Thursday, April 24, 2008

New Project

I'm working on a new project in language identification. Specifically, we are looking into using speech attribute detectors to enhance phonetic transcriptions. From there, supervectors are created by creating phone document vectors for each language. Moreover, we are using TempoRAI Patterns (TRAPs) as features. These have been shown to be superior to using MFCC + velocity + acceleration vectors. I would be interested to see how these perform on music, especially since incorporating dynamic features have had only limited effect. I think part of the problem is that music is (generally) slower than speech, so incorporating longer windows might be better. TRAPs are also different from texture windows because texture windows are simply first and second order statistics from the frames within the window, whereas the original frames are concatenated in TRAPs. However, since I'm limited to using USPop's feature set (MFCC), I'm not sure I'll get to see the effect any time soon.

Thursday, April 17, 2008

Searching, a skill?

I told my girlfriend in a joking manner that I was better at "Googling." I'm not really, but I think I'm more likely to use Google than she is (actually, she is a Yahoo! person... we are so different). She's also more likely to ask someone else, but I'm lazy and if it involves me leaving my desk, I'd rather go another route. Anyway, she said that "Googling" was hardly a skill. To prove her wrong (for once), I found a few websites that discuss search strategies and found one that describes the weakness of tags. The reality is that tags only provide some information because there is a structure to it. That is; tags are not completely miscellaneous because tags are ultimately categorical (sorry, Mr. Weinberger).

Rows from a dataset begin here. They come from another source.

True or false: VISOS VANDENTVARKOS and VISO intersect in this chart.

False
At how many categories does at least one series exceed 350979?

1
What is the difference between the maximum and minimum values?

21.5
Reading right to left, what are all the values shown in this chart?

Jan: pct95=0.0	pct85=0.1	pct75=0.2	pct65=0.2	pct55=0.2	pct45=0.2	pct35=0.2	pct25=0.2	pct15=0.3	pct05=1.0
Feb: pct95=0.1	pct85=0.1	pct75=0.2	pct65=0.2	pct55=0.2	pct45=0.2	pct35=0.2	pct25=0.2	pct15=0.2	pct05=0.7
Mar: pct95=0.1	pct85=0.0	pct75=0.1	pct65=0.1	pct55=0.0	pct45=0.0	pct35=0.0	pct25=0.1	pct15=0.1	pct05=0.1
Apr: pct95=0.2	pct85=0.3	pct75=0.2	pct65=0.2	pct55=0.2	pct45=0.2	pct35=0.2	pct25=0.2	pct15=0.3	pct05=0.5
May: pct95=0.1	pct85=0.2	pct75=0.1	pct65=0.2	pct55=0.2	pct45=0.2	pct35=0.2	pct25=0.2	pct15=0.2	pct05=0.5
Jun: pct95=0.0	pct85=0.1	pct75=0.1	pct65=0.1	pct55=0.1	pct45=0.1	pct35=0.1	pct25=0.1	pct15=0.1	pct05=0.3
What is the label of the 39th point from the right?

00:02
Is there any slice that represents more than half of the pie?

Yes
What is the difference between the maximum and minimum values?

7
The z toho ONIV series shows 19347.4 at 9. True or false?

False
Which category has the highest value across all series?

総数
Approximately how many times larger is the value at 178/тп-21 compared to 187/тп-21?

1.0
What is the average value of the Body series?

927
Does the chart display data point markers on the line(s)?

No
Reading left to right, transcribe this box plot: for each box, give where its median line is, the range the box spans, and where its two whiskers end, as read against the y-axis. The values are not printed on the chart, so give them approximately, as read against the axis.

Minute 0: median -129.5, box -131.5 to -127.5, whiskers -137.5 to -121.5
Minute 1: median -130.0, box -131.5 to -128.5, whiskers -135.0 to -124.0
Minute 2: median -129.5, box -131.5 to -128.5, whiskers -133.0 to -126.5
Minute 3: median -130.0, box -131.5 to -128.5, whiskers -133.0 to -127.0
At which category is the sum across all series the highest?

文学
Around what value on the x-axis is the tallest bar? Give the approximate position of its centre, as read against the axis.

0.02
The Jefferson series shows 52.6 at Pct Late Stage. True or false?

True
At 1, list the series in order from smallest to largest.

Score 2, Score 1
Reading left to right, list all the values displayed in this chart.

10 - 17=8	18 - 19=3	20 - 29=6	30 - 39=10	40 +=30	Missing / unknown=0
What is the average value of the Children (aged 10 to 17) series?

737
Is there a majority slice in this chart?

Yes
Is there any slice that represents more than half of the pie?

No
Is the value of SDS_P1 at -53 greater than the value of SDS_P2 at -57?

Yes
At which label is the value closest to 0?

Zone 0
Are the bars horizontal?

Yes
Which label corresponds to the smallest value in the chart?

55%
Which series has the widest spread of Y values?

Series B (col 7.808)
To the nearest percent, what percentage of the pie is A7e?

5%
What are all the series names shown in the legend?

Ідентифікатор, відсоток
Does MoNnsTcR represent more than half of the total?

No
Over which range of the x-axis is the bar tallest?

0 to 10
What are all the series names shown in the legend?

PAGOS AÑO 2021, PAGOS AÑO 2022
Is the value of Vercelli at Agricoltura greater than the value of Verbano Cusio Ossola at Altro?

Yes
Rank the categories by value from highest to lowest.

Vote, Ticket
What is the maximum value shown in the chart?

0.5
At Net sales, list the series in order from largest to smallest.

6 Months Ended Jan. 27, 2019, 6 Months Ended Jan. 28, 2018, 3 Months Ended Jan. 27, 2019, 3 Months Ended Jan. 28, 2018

Using "wisdom of the crowds" to find information still requires effort on the user to learn how the population generally tags items. For example, users of last.fm know that there are many tags that are generally too vague to be of value, like "rock" and "pop." More importantly, there is an entire language of tags. True, new tags can always be created, but in order
to be useful, tags need to be used by the crowds. The most successful tags are one that have a standard definition and are discriminatory. For example, if I wanted to find my sister's favorite band, I can type "female vocalist" and "goth", which brings me to Evanescence and similar bands. However, if I were to choose two other tags on Evanescence's page I'm not going to get the same result, even if I take the most popular ones ("rock" and "female vocalist"). I think Mr. Weinberger's real focus was not just on the miscellany of the internet, but rather the personalization which can be derived from miscellany. Rather than pre-structure, adaptive-structure strategies are needed for information content.

Monday, April 7, 2008

Name this tune...

An interesting paper appeared in Psychology of Music, titled "Memory and metamemory for songs: the relative effectiveness of titles, lyrics, and melodies as cues for each other" by Pyrnircioglu, Rabinaovitz, and Thompson. There findings indicate that while people cannot remember lyrics well when given a title or melody, lyrics are better to remember titles or melodies than using titles or melodies to remember the other. However, if someone couldn't remember the target with certainty, they were asked to pick one of four choices and then asked how sure they were. In this case, lyrics were seen as not much help when used to try to remember a melody or title, even though they scored best when used. Also, even though lyrics were the never really remembered given a melody or title, people picked their choices with more certainty.

I find this pretty fascinating, but it would be interesting to see an additional study: the roles of tags and non-acoustic information. Many content-based retrieval algorithms are bootstrapping their acoustic classifiers with textual descriptions (e.g., tags). The basic idea stems from websites such as last.fm. However, I've never seen that these tags remain universal in meaning. For example, given that a song is listed with the tag "grunge," can we safely assume that everyone would understand this? Or are tags only valuable to the person that assigned them? It's probably somewhere in the middle, like genres. However, give enough tags, we can get a good "picture" of what the song contains.